4.4 チームを率いるだけでなく、支える視点も大切
著者が提唱する新しいリーダーシップ観は、NTTデータのチームワーク重視の社風にも通じます。単に「自分がリーダーシップを発揮しました」というエピソードだけでなく、「メンバーをしっかりフォローし、プロジェクト全体を円滑に進めました」という側面をアピールするのも効果的です。面接で「チームでの成果を最大化するために自分が果たした役割」を丁寧に説明できれば、チームプレーヤーとしての資質を評価してもらいやすくなります。
5. まとめ
『パラダイムシフトを生きる』は、IT業界のみならず、あらゆる業界のビジネスパーソンにとって「変化の時代を生き抜くための行動指針」を与えてくれる一冊です。

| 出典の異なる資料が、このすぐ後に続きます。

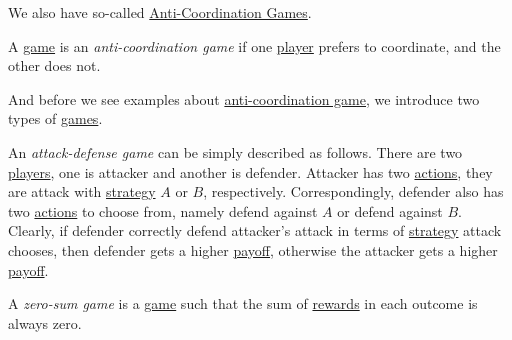 We also have so-called \hyperref[def:anti-coordination-game]{Anti-Coordination Games}.
\begin{definition}\label{def:anti-coordination-game}
	A  \hyperref[def:game]{game} is an \emph{anti-coordination game} if one \hyperref[def:player]{player} prefers to coordinate, and the other does not.
\end{definition}

And before we see examples about \hyperref[def:anti-coordination-game]{anti-coordination game}, we introduce two types of \hyperref[def:game]{games}.

\begin{definition}\label{def:attach-defense-game}
	An \emph{attack-defense game} can be simply described as follows. There are two \hyperref[def:player]{players}, one is attacker and another is defender. Attacker has two \hyperref[def:strategy]{actions}, they are attack with \hyperref[def:strategy]{strategy} \(A\) or \(B\), respectively. Correspondingly, defender also has two \hyperref[def:strategy]{actions} to choose from, namely defend against \(A\) or defend against \(B\). Clearly, if defender correctly defend attacker's attack in terms of \hyperref[def:strategy]{strategy} attack chooses, then defender gets a higher \hyperref[def:reward]{payoff}, otherwise the attacker gets a higher \hyperref[def:reward]{payoff}.
\end{definition}

\begin{definition}\label{def:zero-sum-game}
	A \emph{zero-sum game} is a \hyperref[def:game]{game} such that the sum of \hyperref[def:reward]{rewards} in each outcome is always zero.
\end{definition}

とりわけ文系・未経験からIT業界への就職を考えている人には、ITリテラシーの習得やプロジェクトマネジメントの実際だけでなく、新しい価値を生み出していくうえで必要なマインドセットが身につくでしょう。
具体的には、「変化を前提とした自己学習」「コミュニケーション力とテクノロジーの融合」「誰もがリーダーシップを発揮する時代における自分の立ち位置の確立」など、本書を読むことで得られる示唆は多岐にわたります。さらに著者の経験が反映された内容からは、NTTデータという企業の社風・文化や、人材に求める素養についても多くのヒントを得られます。
就職活動やキャリア形成を考えるにあたっては、社名や知名度、待遇だけでなく、「これから大きく変わっていくビジネス世界の中で、どのように自分自身も成長し、価値を提供できるか」を考えることが重要です。本書で示されるパラダイムシフトの波を捉え、柔軟な思考と行動力で未来を切り開く姿勢を身につけることこそ、これからのIT就活の大きな武器となるはずです。文系・未経験だからこそ、しっかりと学び、行動し、変化を楽しむ“しなやかな強さ”を手に入れてください。